In any of these cases, your task is exponentially more complex. In theory, it's possible to do a word-for-word translation from one language to another; in practice, it's almost impossible: how do you handle things like irregular English verbs and other non-standard word forms? If you're translating forum content, how will you deal with misspellings? Do you need to consider "translating" in-word punctuation, such as hyphens and apostrophes, to full words in the target language? And so on.
The better approach -- the only one rooted in sanity -- is to do what vBulletin itself does: translate entire phrases. You might undertake to do so with an enormous XSLT stylesheet, which matches all possible phrases with their translations. (This is somewhat simpler if you're "just" translating user-interface text: the number of phrases may be quite large, but at least it's finite.)
Or you might instead leverage existing work in translating an XML document from one
language to another. Many of the issues in doing so are covered in Andrzej Zydron's article here on
XML.com, from January, 2004. Pay special attention to his discussion (in part two of the series)
of XLIFF (the
XML Localization Interchange File Format). Note, for example, the correspondence between
XLIFF's source
and target
elements and the phrase
element's name
attribute and its text content in vBulletin. Also read and heed
what Zydron says about "fuzzy" translation.
In any case, if you can't use vBulletin's built-in translation feature, don't expect that someone will already have a solution prepared for you. Ready yourself for many months of work!
On to Better Things
I've been writing XML.com's "XML Q&A" column for exactly four years now. In that time, the number of XML-relevant newsgroups, web sites, and other resources has exploded.
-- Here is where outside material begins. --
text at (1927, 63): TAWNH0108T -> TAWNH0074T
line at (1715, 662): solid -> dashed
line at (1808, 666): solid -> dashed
No longer, as a rule, do newcomers to XML want to understand the basics of the standards; they've already got their answers online, or from any of a hundred books. The upshot is that a Q-and-A column has what might be (at best) only limited continued relevance.
Next month I'll be moving, like a hermit crab whose current quarters are starting to feel a bit tight, to the shelter of a new column focused on XML applications.
Also in XML Q&A |
|
Hardcore XML veterans will infer from the word "application" a particular meaning: an XML application in this sense is also known, more commonly and informally, as a vocabulary, a dialect, a flavor -- a conceptual model that might be formalized in a DTD or XML schema. If you're new to XML, on the other hand, when you hear the word "application" you might think simply of software: parsers, editors, XSLT processors, and the like.
In the new column, I will cover both types of application: "vocabularies" -- such as vBulletin's XML-based language-translation described above -- and software that consumes or generates or otherwise uses XML in an interesting or novel way. In either case, my focus will not be on the applications you've probably already heard or read about. Don't expect me to devote much space to XML schema, say, or XSLT, or RSS, or SOAP; nor should you expect to find capsule reviews of packages such as XML Spy, Saxon, RenderX's Xep, or Macromedia's SVG Viewer. Rather, I hope to cast some light into XML's little back corners -- niches whose existence most of you may not have even suspected.
In the meantime, thanks to XML.com's editors for their support for "XML Q&A" (as well as the new column). Thanks, especially, to the people who posted their questions -- sometimes anguished, sometimes bemused -- in the newsgroups I monitored every month. And thanks, finally, to my readers, who every month gave me valuable feedback and the motivation to improve. "Q&A" wouldn't have lasted this long without any of you; I look forward to making your acquaintance all over again in the new column.